Engaging the SAP Solution Stack Vendors : General Sizing Best Practices and Approaches

1/4/2012 11:35:08 AM

Even in the best of cases, where much is known about a future solution’s peak transaction workload or typical end user’s work habits, SAP solution sizing still remains an iterative process, as much art as science. Understanding SAP’s architecture can pay big dividends, therefore, when it comes to the sizing process. Of course, to gain more than a cursory understanding of the internal architecture employed by mySAP components requires considerable training, coupled with a number of years of experience. But a basic understanding of the core concepts behind the operation of an SAP system will help smooth out some of the bumps during the sizing process. And this knowledge should help you in maintaining an apples-to-apples sizing comparison between different hardware and other SAP technology partners.

Each mySAP component can be architected to take advantage of something called a three-tiered client/server architecture. Many years ago, SAP realized the advantages of separating the application’s logic from the database. The three technology layers that came of this—database, application, and front-end client—came to be known as a three-tiered architecture. In breaking each layer out this way, each could be scaled, or grown, which at the time was a very different approach from the monolithic mainframe solutions of the day, where growth meant tossing out your current mainframe and lugging in a bigger one.

* **Listing**:

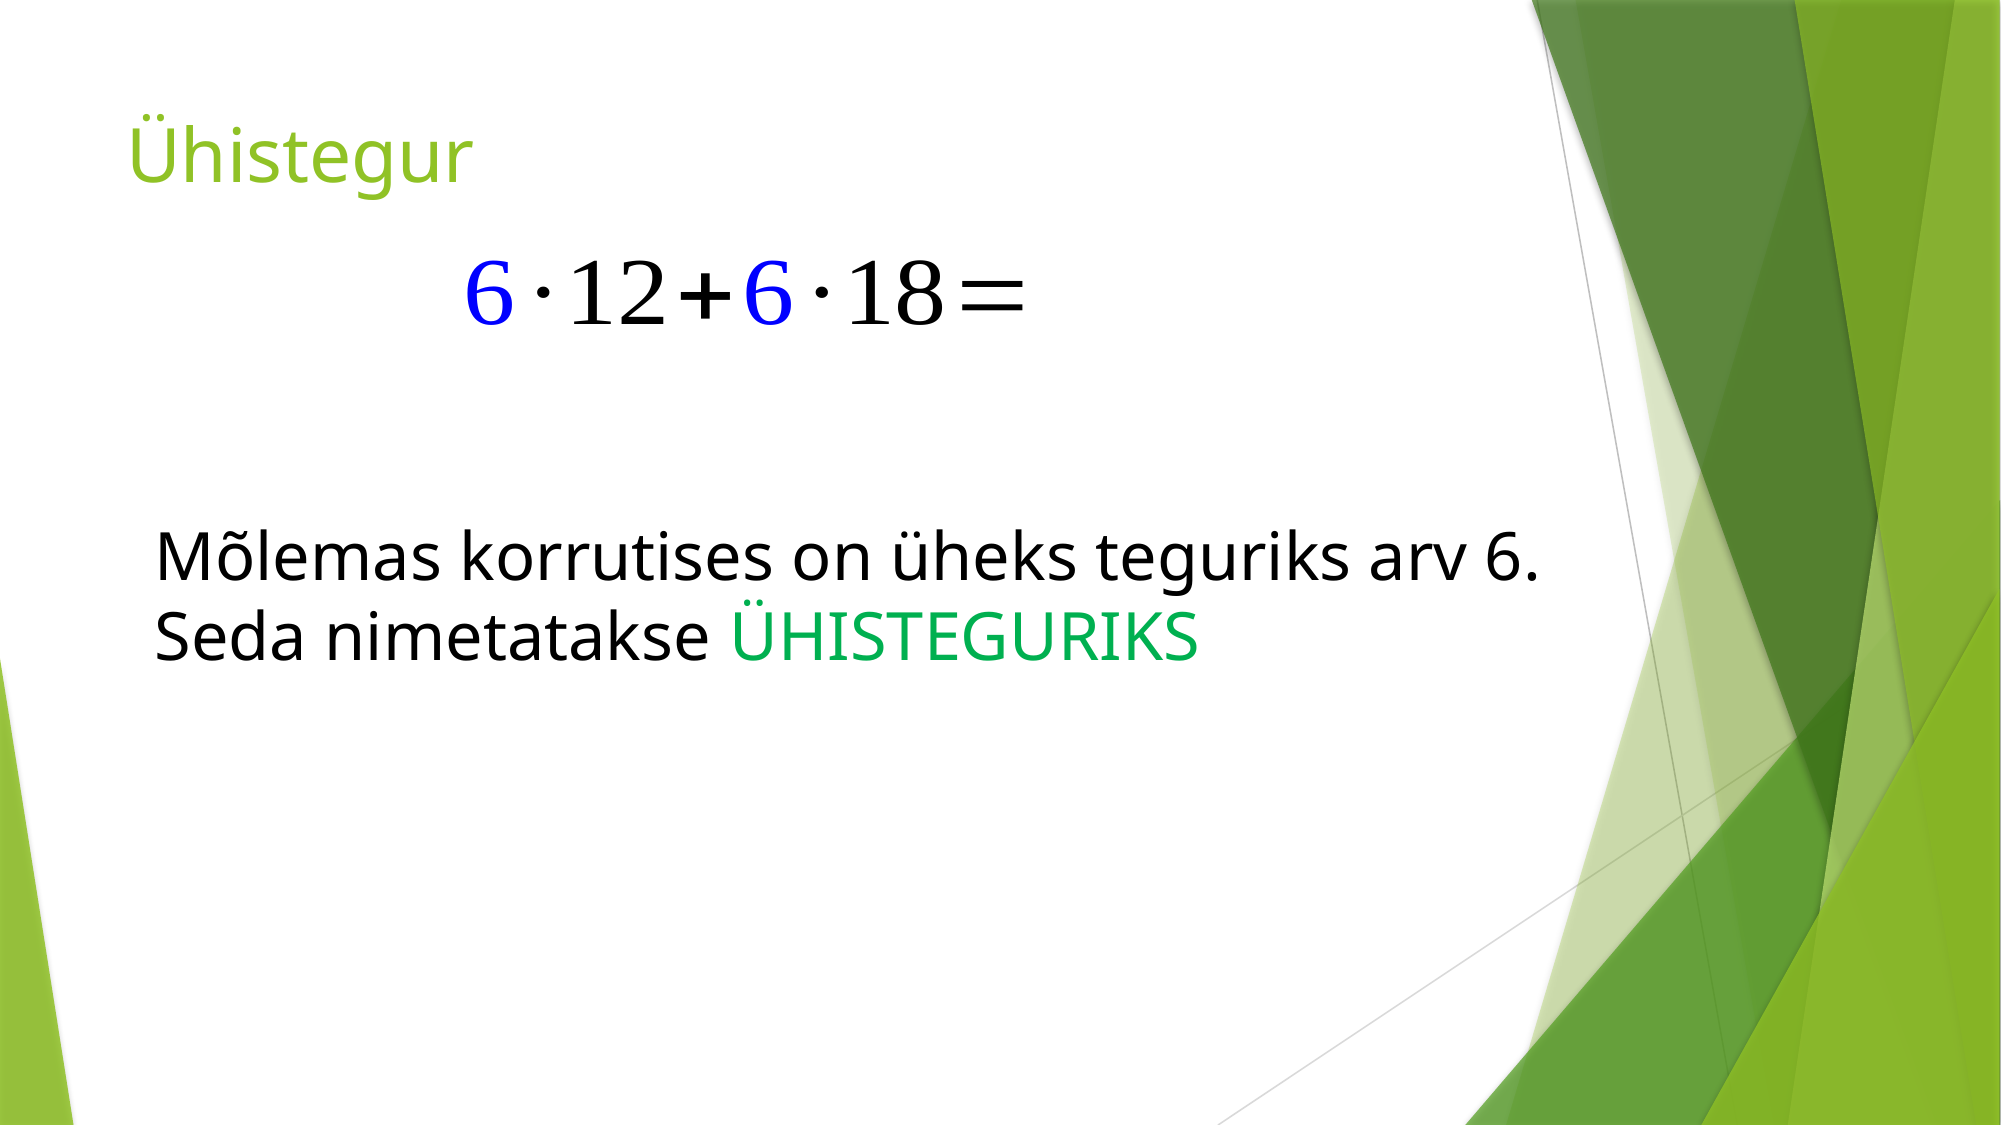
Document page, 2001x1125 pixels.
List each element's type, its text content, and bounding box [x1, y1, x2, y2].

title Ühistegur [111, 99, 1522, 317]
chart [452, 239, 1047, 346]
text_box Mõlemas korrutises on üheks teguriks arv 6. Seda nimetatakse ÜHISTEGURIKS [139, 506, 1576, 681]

* **Stated exercise A**:
In the SAP sizing article above, retype the passage starting with "Even in the" and going on through "SAP technology partners.".
* **Stated exercise B**:
According to the SAP sizing article above, what are the three technology layers of the three-tiered architecture?

* **Response A**:
Even in the best of cases, where much is known about a future solution’s peak transaction workload or typical end user’s work habits, SAP solution sizing still remains an iterative process, as much art as science. Understanding SAP’s architecture can pay big dividends, therefore, when it comes to the sizing process. Of course, to gain more than a cursory understanding of the internal architecture employed by mySAP components requires considerable training, coupled with a number of years of experience. But a basic understanding of the core concepts behind the operation of an SAP system will help smooth out some of the bumps during the sizing process. And this knowledge should help you in maintaining an apples-to-apples sizing comparison between different hardware and other SAP technology partners.

* **Response B**:
Database, application, and front-end client.